* 指定任務
從這篇談印順導師出家前因緣的講稿中，摘錄以含有「導師對道教的信念動搖後,回復」的語句開頭、以「師認為儒家是缺少宗教情操的。」結尾的部分，一字不改。

* 文件摘錄
================
釋體方

院長.副院長,諸山長老長老尼,各位法師,各位大德:
今日紀念印順導師一百零三歲的冥誕,院長體證法師要我來做專題報告,因我出家日淺,學養德業皆不足,不敢應允,但體証法師的堅持,我只好不顧淺陋,只是抱著學習的心情來出席,並就教於諸位前輩法師與各位大德,若有謬誤之處並請指正。導師一生的擇法可說既深且廣,是無法在短短的時間中一一闡明的,只能擇其要點略為述說,現以六點來闡述。.
 

1.導師出家前的因緣:

導師宿緣深厚,在民國七年(約13-14歲),就開始了宗教的追求。
導師說:他生長於農村,因為經濟的問題,早就失了學。由於學習中醫,「醫道通仙」四字,引發他對於仙道的興趣。特別是奇經八脈的任督二脈,對於長生的重要性。讀過了仙道教《抱朴子》,《呂祖全書》,《黃庭經》,《性命圭旨》,《慧命經》,《仙術秘庫》──這一類仙經;而且還旁求神奇秘術,如奇門、符咒之類。進過同善社,也學過靈子術與催眠術。最著重於個體的長生與神秘現象。---《我之宗教觀p302》
 

這就是導師對宗教義理探討的開始。從所研究的道經與修學的內容來看,產生了濃厚的興趣,應是相當用心與深入,尤其是神秘現象的探討,這對於導師後來對外道的抉擇批判,有他的重要價值。

這樣暗中摸索了兩三年,終於被他父親發覺了,由於父親不贊同,要他去教書。當了老師,開始研究老、莊,同時閱覽一些近代書物,導師的宗教觀開始變了。老、莊的哲理雖然非常深徹,然而反造作的回復自然,返歸於樸的理想,導師認為是不可能的。尤其獨善的隱遁生活,對社會沒有任何積極的利益。---《我之宗教觀p302》
 

老莊與近代的哲學,使導師視野更寬廣,但對獨善與隱遁的思想不表同情,從這裡就可以看出導師從小就對人生與社會的關懷傾向,關心是對社會大眾的利益,而不是個己的。

導師對道教的信念動搖後,回復到讀過的儒書。導師認為儒家的身心的修養功夫,與政治的大理想。是平常,切實,重人事,尊理性,確為我國文化的主流。雖然是同情他,讚美他,卻還是不能充實自己空虛與徬徨的內心。這樣的出入老、莊、孔、孟,又有四五年之久。---《我之宗教觀p303》

可見導師從小內心的需求是什麼,不是一般的思想可滿足的,尤其導師認為儒家是缺少宗教情操的。
================
* 顯示資訊
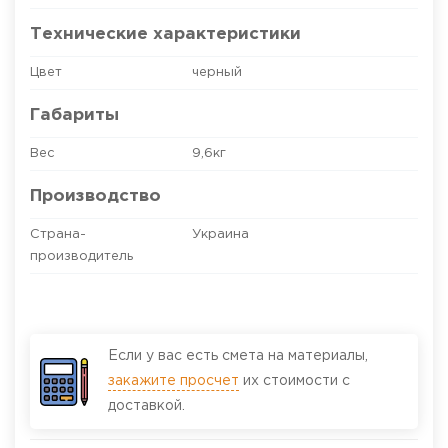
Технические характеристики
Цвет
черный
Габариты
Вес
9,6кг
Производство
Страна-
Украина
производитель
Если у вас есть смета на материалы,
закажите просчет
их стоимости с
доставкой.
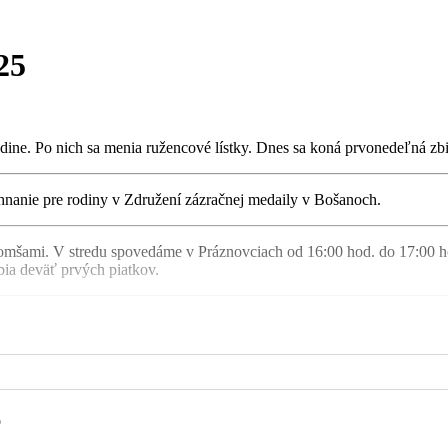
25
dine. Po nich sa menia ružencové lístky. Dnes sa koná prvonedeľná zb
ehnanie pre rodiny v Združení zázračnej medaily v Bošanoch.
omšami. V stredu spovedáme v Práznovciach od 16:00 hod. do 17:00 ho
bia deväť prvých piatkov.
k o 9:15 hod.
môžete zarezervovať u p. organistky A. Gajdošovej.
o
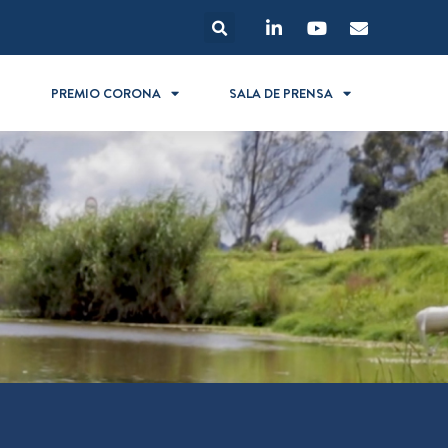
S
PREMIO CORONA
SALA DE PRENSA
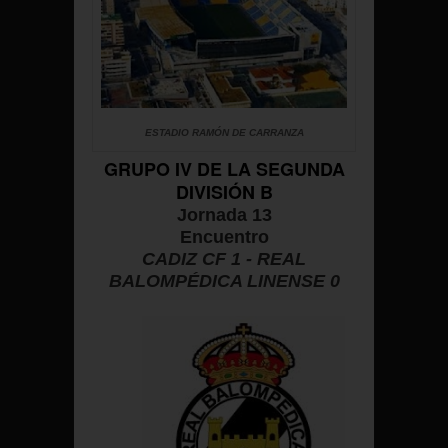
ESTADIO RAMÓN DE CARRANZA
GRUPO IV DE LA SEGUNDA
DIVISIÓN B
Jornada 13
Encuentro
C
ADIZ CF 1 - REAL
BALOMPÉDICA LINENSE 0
================
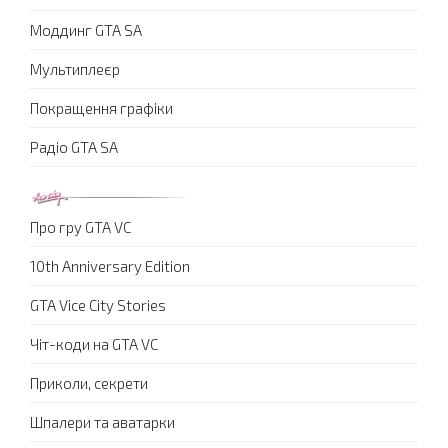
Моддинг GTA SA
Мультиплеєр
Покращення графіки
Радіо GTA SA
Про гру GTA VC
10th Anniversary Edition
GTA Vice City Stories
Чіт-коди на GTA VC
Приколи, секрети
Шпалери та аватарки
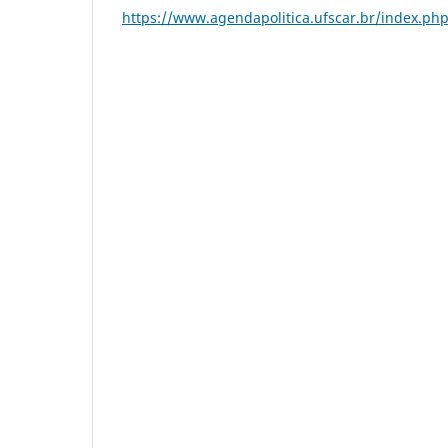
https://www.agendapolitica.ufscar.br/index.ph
================
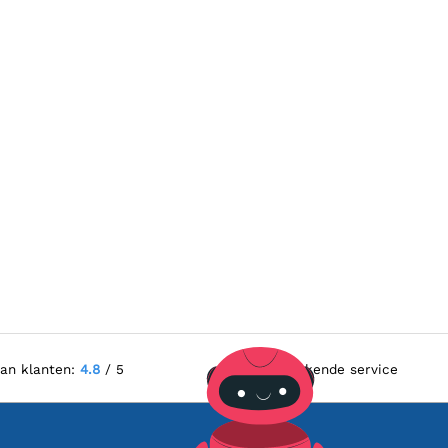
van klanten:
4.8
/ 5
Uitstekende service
================
* 本題答案
導師對道教的信念動搖後,回復到讀過的儒書。導師認為儒家的身心的修養功夫,與政治的大理想。是平常,切實,重人事,尊理性,確為我國文化的主流。雖然是同情他,讚美他,卻還是不能充實自己空虛與徬徨的內心。這樣的出入老、莊、孔、孟,又有四五年之久。---《我之宗教觀p303》

可見導師從小內心的需求是什麼,不是一般的思想可滿足的,尤其導師認為儒家是缺少宗教情操的。